China’s economic prospects haven’t improved. The authorities in Beijing no doubt expected or hoped that recent efforts at economic stimulus would quickly bear fruit, most especially a large dedication of public funds to bolster the housing market and begin to remedy the country’s long-running property crisis.
Perhaps improvements will emerge in time, but figures and commentary in May suggest that no good news has emerged yet and maybe won’t for a long time.
In many ways, the property sector lies at the root of China’s economic troubles and is the focus of Beijing’s latest stimulus efforts. The problems began with the failure of large property developers in 2021. The authorities foolishly ignored the sector’s issues until late last year. After the halting started, Beijing advanced a program designed to remove the weight of excess housing on real estate values and encourage more household interest in buying.
Real estate prices continue to decline, and with the wealth of most Chinese tied up in their house, it should be little surprise that consumer spending remains lackluster. While retail sales in May were 3.7 percent above May last year, and a stronger showing than April’s 2.3 percent gain, things are still well below Beijing’s 5 percent real growth target for the year. At the same time, private businesses in China remain highly reluctant to invest in expansion or modernization—or hiring, for that matter.

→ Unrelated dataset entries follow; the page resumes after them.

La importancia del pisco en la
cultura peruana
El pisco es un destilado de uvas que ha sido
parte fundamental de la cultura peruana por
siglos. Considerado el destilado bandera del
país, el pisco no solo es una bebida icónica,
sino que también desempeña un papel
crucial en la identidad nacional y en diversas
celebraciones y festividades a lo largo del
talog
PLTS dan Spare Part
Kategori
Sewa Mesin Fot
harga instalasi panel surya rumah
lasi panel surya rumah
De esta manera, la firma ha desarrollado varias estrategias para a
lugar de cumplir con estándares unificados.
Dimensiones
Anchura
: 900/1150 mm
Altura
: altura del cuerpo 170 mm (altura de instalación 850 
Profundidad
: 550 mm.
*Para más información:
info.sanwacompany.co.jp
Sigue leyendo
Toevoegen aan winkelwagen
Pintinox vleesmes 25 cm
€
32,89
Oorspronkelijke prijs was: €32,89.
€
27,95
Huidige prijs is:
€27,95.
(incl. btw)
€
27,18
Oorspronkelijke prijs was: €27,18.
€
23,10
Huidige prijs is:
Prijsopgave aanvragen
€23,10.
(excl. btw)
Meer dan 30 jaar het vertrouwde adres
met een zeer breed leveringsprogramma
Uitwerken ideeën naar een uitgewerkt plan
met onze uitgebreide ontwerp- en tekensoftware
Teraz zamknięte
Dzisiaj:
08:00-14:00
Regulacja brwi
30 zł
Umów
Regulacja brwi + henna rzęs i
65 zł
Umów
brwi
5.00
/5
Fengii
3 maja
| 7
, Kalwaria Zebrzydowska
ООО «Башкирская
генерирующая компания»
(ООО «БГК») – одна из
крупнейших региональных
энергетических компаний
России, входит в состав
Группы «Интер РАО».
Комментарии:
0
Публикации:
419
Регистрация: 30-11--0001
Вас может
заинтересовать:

Casting a still darker cloud on this far-from-bright economic landscape is the news that foreign investment in China continues to decline. China has long counted on foreign investment to advance its technological strength and economic dynamism. In the first five months of this year, Beijing’s National Bureau of Statistics noted that foreign direct investment into China amounted to 412.5 billion yuan (about $568 million). That’s some 30 percent below the level of such flows during this time last year. What is more, these latest figures show a faster rate of decline than in the January–April period and the 12th consecutive month of declining direct foreign investment in China.
Planners in Beijing are surely telling their superiors that the policies recently implemented to remedy the property crisis will take effect in the fullness of time. No doubt, Chinese leader Xi Jinping and others in authority want to believe that contention. It may even be true. But the figures so far say that such help is still distant at best. Meanwhile, authorities will face a dispirited Chinese public and business community.